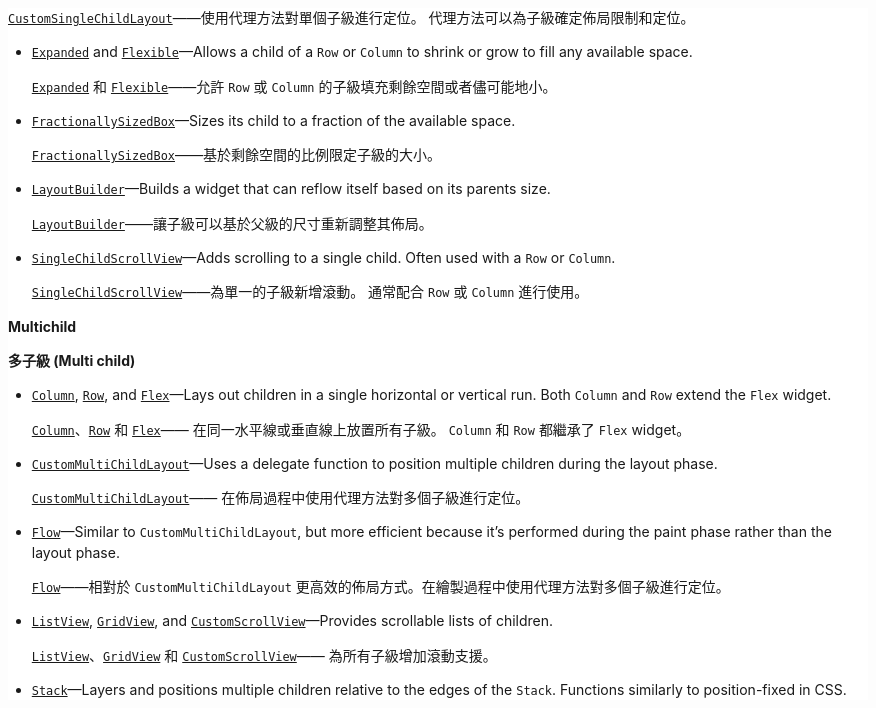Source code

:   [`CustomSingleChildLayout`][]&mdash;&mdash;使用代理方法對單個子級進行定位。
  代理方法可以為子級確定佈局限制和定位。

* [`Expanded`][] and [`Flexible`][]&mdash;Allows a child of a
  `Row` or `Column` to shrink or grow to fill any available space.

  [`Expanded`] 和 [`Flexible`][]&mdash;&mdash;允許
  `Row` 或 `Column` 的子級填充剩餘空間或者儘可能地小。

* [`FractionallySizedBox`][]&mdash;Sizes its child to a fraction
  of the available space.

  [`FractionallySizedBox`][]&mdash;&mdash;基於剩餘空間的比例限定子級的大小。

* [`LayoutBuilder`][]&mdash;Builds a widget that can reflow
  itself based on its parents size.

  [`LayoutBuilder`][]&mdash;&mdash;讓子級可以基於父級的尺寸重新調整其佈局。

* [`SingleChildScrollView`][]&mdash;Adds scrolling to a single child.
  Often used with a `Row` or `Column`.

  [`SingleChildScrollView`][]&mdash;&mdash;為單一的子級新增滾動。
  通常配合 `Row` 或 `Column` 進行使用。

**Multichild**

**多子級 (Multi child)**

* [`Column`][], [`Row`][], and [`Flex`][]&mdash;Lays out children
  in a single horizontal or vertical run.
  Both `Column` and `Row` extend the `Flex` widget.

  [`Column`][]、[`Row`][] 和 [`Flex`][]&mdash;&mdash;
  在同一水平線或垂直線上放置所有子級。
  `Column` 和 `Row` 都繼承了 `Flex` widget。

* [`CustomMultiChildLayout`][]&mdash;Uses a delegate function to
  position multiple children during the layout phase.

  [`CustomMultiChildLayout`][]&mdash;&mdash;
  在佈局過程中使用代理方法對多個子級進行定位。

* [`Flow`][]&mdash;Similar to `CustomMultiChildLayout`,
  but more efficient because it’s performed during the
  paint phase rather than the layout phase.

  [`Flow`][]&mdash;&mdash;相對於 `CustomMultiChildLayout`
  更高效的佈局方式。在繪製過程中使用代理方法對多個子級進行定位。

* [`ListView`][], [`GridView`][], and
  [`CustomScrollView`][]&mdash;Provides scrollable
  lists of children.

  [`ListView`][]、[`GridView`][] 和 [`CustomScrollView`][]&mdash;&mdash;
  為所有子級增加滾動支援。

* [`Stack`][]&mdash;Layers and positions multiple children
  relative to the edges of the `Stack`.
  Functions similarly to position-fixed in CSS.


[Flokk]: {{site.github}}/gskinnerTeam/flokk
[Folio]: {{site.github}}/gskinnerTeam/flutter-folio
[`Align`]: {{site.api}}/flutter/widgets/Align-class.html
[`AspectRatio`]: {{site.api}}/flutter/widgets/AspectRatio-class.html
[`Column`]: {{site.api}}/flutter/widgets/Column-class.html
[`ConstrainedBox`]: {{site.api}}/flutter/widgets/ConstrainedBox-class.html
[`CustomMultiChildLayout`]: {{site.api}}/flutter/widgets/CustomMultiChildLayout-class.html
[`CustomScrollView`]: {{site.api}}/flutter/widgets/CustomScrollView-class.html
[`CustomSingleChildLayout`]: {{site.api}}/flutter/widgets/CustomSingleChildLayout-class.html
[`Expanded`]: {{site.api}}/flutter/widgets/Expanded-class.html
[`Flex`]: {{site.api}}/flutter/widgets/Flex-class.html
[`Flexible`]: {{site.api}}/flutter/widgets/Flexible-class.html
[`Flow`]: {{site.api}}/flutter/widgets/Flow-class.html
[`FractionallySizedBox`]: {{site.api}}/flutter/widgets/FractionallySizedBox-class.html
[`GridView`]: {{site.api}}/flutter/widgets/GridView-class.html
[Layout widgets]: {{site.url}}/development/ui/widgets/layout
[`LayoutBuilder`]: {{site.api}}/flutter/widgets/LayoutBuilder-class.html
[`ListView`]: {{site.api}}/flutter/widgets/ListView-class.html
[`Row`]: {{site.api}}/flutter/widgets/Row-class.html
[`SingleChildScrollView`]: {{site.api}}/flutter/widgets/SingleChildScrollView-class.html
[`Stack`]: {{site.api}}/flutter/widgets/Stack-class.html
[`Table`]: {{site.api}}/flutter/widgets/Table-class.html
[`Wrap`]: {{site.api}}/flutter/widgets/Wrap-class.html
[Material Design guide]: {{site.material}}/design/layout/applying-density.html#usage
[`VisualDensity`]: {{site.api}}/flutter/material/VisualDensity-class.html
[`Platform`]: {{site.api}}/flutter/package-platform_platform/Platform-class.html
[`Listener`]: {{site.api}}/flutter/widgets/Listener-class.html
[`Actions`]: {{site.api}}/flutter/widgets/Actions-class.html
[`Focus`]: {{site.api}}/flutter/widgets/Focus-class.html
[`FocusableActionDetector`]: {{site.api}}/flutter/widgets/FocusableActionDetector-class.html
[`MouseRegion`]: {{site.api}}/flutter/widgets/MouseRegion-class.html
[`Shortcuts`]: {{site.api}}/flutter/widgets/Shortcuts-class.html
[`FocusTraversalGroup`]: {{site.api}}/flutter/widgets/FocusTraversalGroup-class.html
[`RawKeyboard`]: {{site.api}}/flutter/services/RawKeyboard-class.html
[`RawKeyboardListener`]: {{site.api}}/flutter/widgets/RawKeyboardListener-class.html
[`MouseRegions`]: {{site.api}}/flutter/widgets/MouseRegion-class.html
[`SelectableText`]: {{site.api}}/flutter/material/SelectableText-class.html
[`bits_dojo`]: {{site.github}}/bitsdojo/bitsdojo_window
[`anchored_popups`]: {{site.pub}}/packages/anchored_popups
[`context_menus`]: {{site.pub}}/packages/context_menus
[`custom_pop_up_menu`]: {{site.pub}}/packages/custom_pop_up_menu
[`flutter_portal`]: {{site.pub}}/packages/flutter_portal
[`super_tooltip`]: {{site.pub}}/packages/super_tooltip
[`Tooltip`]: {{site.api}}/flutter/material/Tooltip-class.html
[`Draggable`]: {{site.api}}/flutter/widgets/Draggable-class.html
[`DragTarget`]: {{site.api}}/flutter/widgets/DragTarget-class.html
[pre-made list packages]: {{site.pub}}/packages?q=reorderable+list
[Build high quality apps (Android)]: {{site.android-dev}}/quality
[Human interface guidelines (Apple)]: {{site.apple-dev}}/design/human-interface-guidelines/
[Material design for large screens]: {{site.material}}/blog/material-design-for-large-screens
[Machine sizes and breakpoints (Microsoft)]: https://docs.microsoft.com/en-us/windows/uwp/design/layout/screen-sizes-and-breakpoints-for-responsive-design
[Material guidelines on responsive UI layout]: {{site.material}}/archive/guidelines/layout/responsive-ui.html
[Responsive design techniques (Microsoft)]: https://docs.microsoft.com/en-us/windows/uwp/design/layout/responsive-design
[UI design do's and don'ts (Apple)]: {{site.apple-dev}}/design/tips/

...

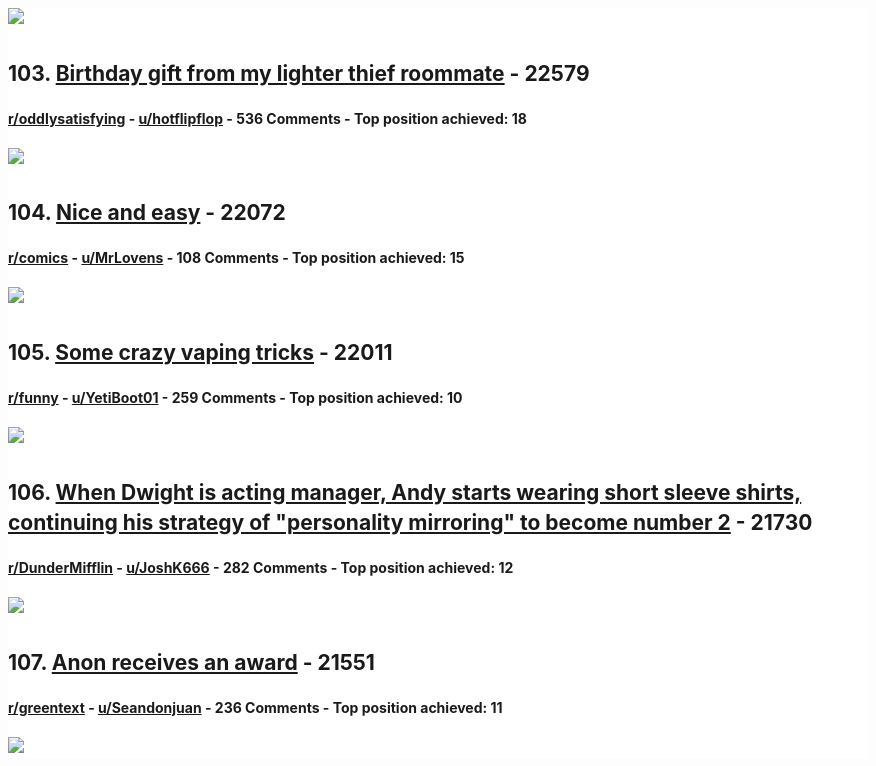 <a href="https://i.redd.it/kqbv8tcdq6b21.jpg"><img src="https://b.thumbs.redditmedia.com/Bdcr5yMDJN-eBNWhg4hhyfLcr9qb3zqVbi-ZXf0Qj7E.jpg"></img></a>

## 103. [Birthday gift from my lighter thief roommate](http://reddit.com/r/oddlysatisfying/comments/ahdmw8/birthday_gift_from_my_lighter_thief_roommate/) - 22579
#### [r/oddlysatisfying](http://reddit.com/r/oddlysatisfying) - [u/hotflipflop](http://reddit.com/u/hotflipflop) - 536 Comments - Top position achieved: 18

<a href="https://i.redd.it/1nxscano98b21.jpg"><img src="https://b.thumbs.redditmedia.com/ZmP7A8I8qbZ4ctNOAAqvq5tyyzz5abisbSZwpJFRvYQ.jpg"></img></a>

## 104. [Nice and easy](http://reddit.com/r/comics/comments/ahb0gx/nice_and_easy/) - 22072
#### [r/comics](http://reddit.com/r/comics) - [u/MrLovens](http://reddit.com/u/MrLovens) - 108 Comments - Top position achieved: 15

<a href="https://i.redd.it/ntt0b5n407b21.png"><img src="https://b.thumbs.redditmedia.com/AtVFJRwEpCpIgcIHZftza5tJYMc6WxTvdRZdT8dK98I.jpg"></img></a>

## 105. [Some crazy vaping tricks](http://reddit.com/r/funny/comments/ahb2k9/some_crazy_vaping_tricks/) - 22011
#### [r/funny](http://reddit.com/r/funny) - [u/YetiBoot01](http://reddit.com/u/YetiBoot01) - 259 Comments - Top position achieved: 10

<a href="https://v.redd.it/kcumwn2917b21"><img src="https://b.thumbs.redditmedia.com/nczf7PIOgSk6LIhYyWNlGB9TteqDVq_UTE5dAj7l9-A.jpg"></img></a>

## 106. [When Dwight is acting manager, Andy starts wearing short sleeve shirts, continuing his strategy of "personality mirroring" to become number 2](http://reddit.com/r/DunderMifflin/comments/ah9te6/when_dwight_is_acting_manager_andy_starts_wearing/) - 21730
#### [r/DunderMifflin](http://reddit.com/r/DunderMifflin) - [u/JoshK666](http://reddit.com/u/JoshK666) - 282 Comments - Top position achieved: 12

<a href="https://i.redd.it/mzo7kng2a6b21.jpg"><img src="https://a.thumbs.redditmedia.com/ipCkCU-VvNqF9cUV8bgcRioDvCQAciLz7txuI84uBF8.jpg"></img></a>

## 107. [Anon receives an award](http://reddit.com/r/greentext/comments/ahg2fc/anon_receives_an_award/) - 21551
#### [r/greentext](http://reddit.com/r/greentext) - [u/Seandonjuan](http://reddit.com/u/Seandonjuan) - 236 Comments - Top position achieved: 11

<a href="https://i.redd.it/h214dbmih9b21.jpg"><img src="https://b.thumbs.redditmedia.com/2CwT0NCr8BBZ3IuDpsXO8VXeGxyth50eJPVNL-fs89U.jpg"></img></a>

* * *

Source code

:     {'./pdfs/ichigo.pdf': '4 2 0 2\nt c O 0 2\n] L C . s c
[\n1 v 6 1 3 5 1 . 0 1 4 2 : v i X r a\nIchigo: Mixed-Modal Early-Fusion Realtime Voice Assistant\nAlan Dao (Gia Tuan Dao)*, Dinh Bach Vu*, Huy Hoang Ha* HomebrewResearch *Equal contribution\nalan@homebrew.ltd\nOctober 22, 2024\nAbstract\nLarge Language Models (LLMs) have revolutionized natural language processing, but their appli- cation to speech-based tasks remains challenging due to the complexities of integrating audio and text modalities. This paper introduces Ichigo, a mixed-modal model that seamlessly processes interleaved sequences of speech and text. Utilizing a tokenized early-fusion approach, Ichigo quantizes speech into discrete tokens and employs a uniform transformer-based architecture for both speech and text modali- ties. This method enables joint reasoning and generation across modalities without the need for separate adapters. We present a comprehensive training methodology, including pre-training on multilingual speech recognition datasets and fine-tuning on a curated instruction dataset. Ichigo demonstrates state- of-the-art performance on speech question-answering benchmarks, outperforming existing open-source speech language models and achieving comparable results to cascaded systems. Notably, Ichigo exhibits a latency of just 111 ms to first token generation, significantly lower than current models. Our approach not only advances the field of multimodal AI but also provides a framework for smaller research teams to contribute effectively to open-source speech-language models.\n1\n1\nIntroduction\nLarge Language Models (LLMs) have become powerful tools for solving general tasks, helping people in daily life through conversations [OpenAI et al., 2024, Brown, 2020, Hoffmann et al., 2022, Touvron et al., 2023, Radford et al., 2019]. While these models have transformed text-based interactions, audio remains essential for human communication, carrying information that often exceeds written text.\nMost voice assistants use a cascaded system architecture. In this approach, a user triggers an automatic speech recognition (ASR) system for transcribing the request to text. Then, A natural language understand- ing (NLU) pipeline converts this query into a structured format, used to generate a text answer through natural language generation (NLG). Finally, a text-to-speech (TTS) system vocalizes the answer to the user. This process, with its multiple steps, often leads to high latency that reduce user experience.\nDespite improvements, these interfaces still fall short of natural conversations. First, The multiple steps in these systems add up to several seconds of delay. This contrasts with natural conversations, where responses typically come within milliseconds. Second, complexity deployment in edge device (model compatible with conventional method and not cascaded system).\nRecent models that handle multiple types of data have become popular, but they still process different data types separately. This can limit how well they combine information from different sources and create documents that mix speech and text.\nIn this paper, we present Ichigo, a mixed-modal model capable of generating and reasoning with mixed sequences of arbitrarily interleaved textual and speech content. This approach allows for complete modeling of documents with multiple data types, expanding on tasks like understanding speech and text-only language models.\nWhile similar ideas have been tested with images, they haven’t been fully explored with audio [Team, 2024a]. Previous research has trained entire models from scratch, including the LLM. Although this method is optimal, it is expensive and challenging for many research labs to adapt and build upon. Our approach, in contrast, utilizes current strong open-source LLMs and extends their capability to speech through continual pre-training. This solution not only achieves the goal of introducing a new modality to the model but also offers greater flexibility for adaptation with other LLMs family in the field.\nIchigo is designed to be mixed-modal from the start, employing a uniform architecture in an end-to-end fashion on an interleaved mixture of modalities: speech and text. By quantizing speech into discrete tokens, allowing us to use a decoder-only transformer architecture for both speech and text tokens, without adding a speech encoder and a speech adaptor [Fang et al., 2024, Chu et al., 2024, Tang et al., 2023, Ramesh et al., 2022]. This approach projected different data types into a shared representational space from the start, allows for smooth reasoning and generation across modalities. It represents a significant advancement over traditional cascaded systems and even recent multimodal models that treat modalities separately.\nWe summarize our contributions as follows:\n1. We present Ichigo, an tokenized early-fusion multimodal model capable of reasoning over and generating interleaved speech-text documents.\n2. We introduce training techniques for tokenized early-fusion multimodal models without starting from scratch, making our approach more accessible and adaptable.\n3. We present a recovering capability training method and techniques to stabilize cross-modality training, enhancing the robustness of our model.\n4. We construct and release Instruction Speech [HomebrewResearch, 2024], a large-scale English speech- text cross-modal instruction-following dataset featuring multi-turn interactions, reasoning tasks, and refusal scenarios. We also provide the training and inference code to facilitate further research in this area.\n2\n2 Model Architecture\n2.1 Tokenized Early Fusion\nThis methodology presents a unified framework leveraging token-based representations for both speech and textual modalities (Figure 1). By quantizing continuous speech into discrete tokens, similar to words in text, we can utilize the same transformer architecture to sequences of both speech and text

### WHAT TO PRODUCE
Look through the entries above; copy every line holding the string "ListView".

### EXERCISE SOLUTION
* [`ListView`][], [`GridView`][], and
  [`ListView`][]、[`GridView`][] 和 [`CustomScrollView`][]&mdash;&mdash;
[`ListView`]: {{site.api}}/flutter/widgets/ListView-class.html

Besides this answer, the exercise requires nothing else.